** Text passage **
##########
# IP address 0.0.0.0 and no internet connection



## ksuwyldkat (Nov 9, 2000)

Not sure where to begin. 

I have DSL, and this used to work fine up until last night. I try to login, I put my pw and ID in and the splash page goes immediately to "sorry unable to connect". I checked the modem and I have ethernet connection, and the DSL line is connected.

I tried changing out the cable to see if that was the problem. No love. I rebooted the computer, no love. Turned off and then turned back on the modem, no love. Did a reset and no love. I even changed out the NIC card, no love.

So now I go in and start looking at the network settings. My IP address is showing as 0.0.0.0. It used to be 198.***.***.*** something. I have it set to automatically assign an IP but the computer doesn't. I checked and I haven't installed any new programs since July 13 and I was able to get connected 1 day previously.

I had Zonealarm running so I removed that as well. Still nothing. 

I am not sure where else to try. Anybody have any suggestions?


----------



## DoubleHelix (Dec 10, 2004)

The computer is connected directly to the modem? If so, and you've reset the modem, try a different cable. Are there lights on the NIC? If yes, call your ISP.


----------



## ksuwyldkat (Nov 9, 2000)

Sorry I should have said that. the computer is directly connected to the modem, I don't have any other boxes networked. 

I tried a new cable as well. I also spoke to the ISP tech and after moving up to the tech 3, they pretty much said it was a bad NIC card. Which I have also replaced and still nothing. 

I tried to manually put an IP address in but as I am not sure what to try I just guessed some numbers, I did make sure not to use 127.0.0.1. When I did this and rebooted, I went back and checked the network status and it showed packets moving but when I tried to login to my ISP it came up with the same error message. 

I then went and removed the IP that I used and set everything to automatically assign an IP, rebooted and tried to login again and still nothing. I checked the IP that it showed and it was back to 0.0.0.0. 

I use SBC for DSL, I was thinking about totally removing the SBC browser and reinstalling to see if that was the case.


----------



## hewee (Oct 26, 2001)
##########
** Entries supplied **
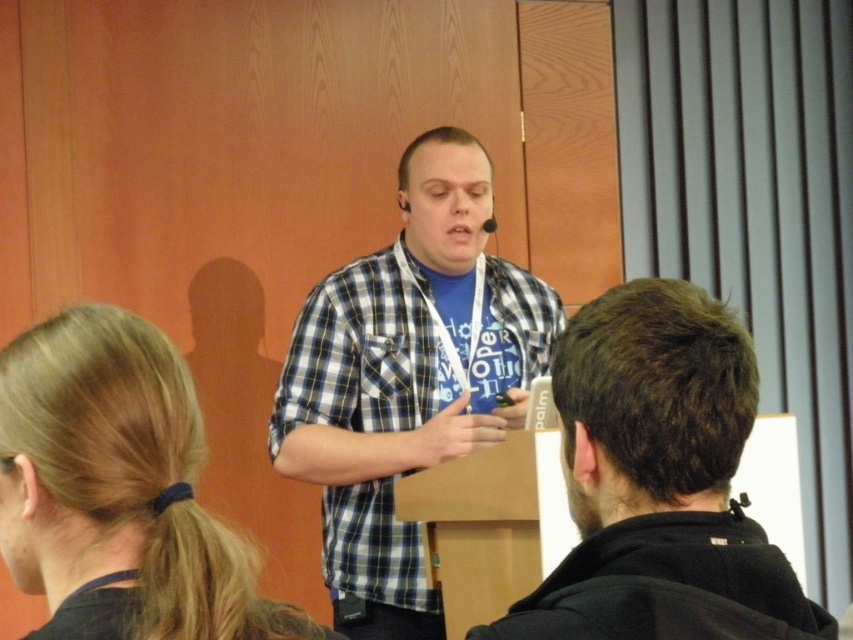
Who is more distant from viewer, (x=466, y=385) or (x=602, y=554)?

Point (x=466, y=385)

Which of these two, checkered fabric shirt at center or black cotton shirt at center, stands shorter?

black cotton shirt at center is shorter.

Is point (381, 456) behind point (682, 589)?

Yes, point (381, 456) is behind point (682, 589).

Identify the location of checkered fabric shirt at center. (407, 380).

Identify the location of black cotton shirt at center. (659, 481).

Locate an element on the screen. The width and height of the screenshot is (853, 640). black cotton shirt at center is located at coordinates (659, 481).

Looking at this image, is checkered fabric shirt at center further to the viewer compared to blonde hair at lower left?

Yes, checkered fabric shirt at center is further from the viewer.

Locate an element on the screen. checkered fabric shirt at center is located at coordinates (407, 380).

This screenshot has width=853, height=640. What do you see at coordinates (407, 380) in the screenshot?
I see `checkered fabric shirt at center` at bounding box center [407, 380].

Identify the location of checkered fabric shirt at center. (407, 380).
##########
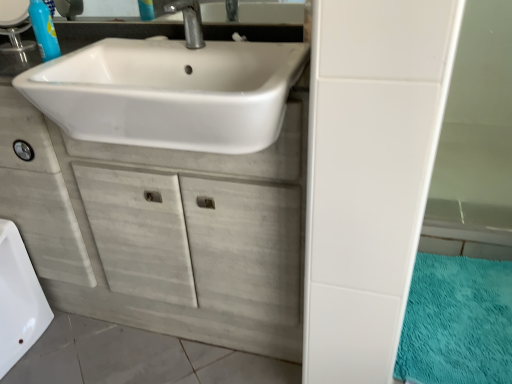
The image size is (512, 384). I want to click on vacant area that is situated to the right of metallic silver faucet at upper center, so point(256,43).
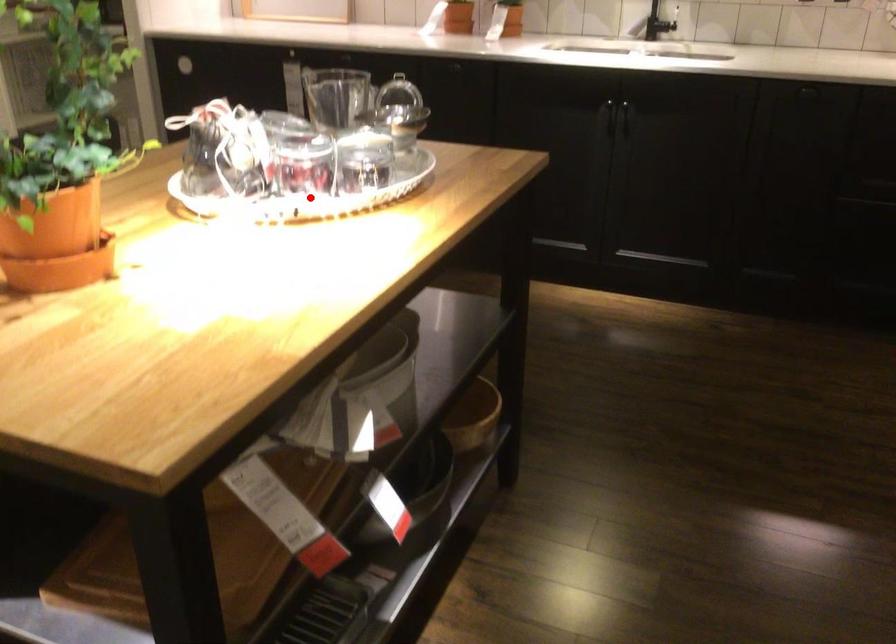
##########
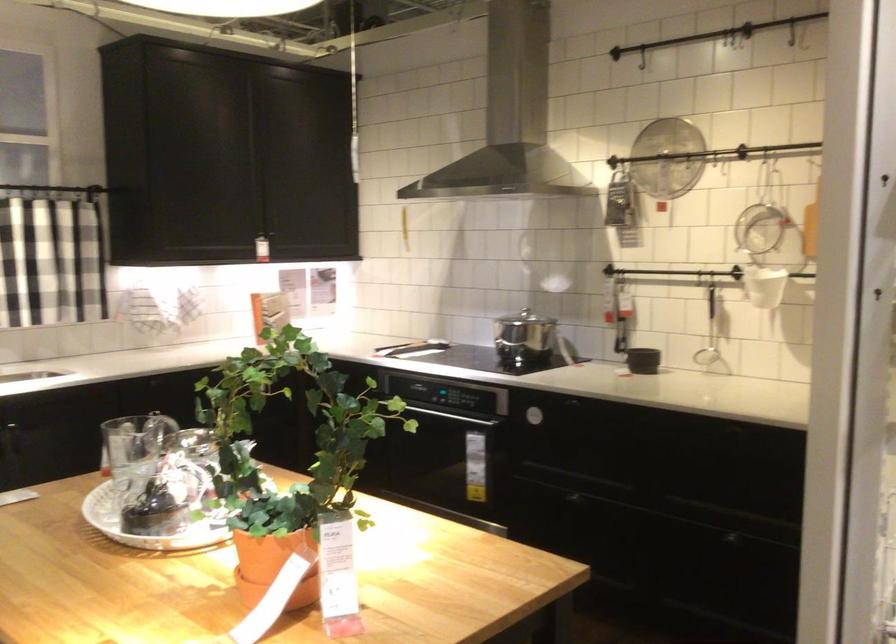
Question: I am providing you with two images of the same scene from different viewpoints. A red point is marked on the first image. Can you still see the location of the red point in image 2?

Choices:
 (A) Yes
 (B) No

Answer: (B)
##########
** Task to carry out **
Pick up the forum thread about the 0.0.0.0 IP address where it stops and carry it on. The items come from a different source than the forum thread.

** Task output **
If you was using a router and then too it away then you need to reset your IP address. 
I use 98SE and you can go to run and type in Winipcfg. Then click on Reless All and then click on Renew All.
Now if you get things working again and you want to add the router you have to do the same thing again.


----------



## ksuwyldkat (Nov 9, 2000)

Well, I finally am able to get back on. I had tried the release and renew and nothing. I even installed the DSL software again. Tried to create a new network. all with the same results.

I setup a new internet connection and it it working now. Not sure why my regular connections aren't working but I can get on. Funny thing though, my modem used to show a green light when I was connected and another green light for activity, both are now just off.

At least I can get on but not sure why????????


----------



## hewee (Oct 26, 2001)

Most be ZA thinking you have a new network. I had that happen to me a couple times and I went tru ZA and added a new network and was able to get back online. But then later after shuting down and booting up again I even the new network I had just added gone and I was back using the one I had all along. This has happen when I took my PC to my sister's so it was seeing things tru her router and modem. I was staying no to the new network but guess it takes so many clean shut downs and boot ups to get things back the way it was. There is also some files you can delete in the C:\WINDOWS\Internet Logs folder. I have read post where it said you can delete all the files but I am not sure about that. I know some are just all the info that gets added from the programs etc you have that it knows about so it is like you just install ZA and have to go tru saying ok etc to everything again.
You may want to ask over at ZA forum.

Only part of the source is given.